→ **YOUR TASK**: Work out how many lines in the entries below include the word "class". Give nothing but the number.

→ **Items from a dataset**:
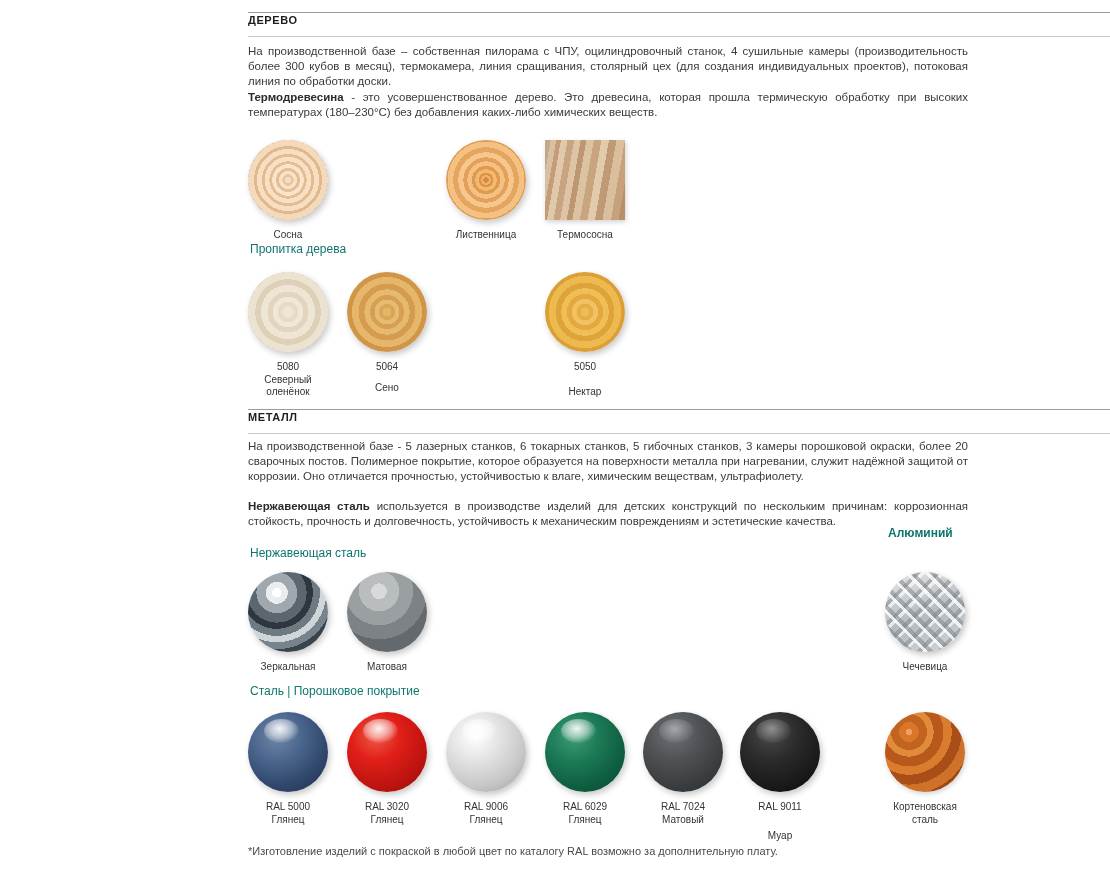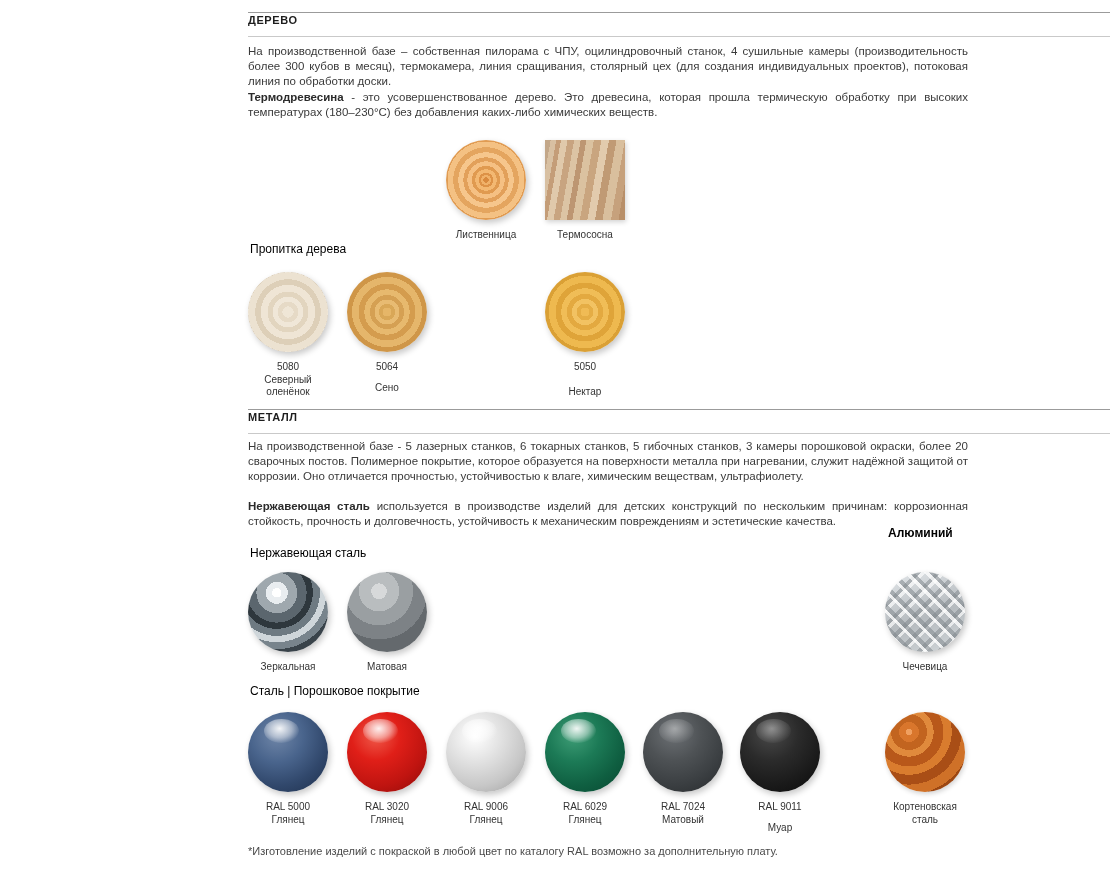--- a/index.html
+++ b/index.html
@@ -223,6 +223,10 @@
     <b>Термодревесина</b><span> - это усовершенствованное дерево. Это древесина, которая прошла термическую обработку при высоких температурах (180–230°С) без добавления каких-либо химических веществ.</span>
   </div>
 
+  <div class="swatch" style="left: 248px; top: 140px;">
+    <div class="disc wood-sosna"></div>
+    <div class="caption">Сосна</div>
+  </div>
   <div class="swatch" style="left: 446px; top: 140px;">
     <div class="disc wood-listv"></div>
     <div class="caption">Лиственница</div>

→ **RESPONSE TO THIS TASK**: 6